◆ Given data ◆
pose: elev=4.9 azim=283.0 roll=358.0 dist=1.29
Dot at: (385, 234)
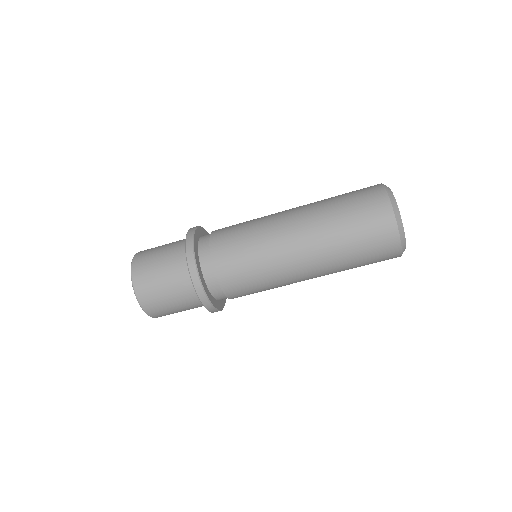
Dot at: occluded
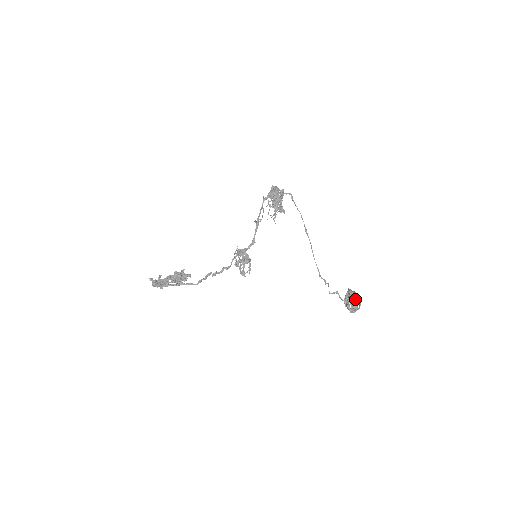
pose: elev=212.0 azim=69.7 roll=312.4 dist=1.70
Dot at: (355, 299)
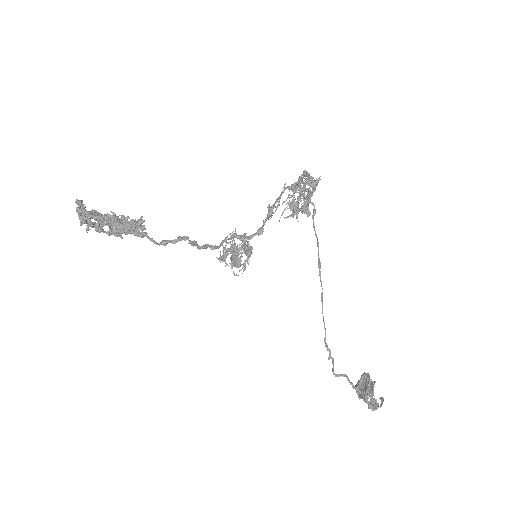
Dot at: (373, 391)
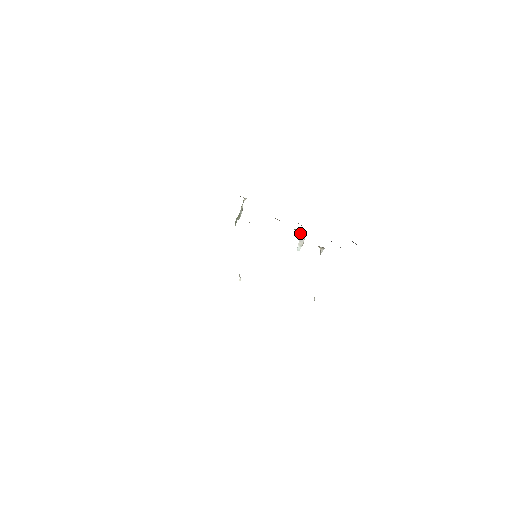
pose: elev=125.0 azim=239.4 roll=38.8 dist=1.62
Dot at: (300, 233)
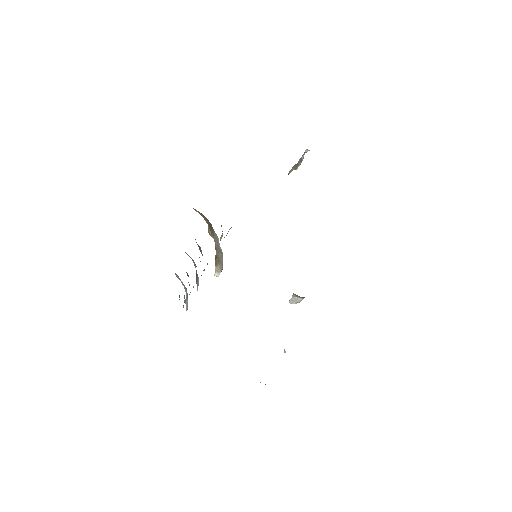
Dot at: occluded
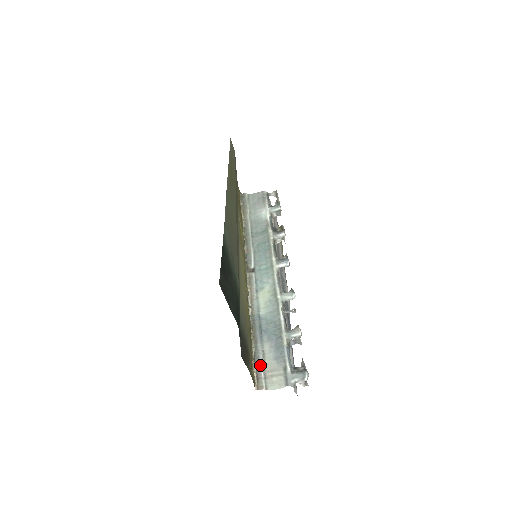
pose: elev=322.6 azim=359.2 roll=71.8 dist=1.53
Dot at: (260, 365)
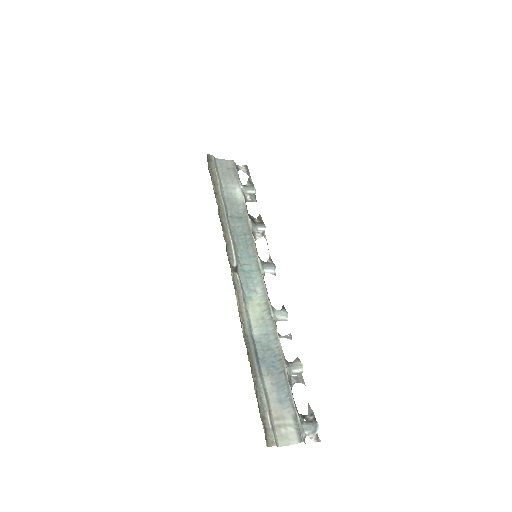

◆ Problem statement ◆
Convert the listing above into a Markdown table with the columns "Number" and "Entry," one row per line and no rows for blank lines. Leave out the pictures.

◆ Solution for this task ◆
| Number | Entry |
|---|---|
| 1 | pose: elev=4.9 azim=283.0 roll=358.0 dist=1.29 |
| 2 | Dot at: (385, 234) |
| 3 | Dot at: occluded |
| 4 | pose: elev=212.0 azim=69.7 roll=312.4 dist=1.70 |
| 5 | Dot at: (355, 299) |
| 6 | Dot at: (373, 391) |
| 7 | pose: elev=125.0 azim=239.4 roll=38.8 dist=1.62 |
| 8 | Dot at: (300, 233) |
| 9 | Dot at: occluded |
| 10 | pose: elev=322.6 azim=359.2 roll=71.8 dist=1.53 |
| 11 | Dot at: (260, 365) |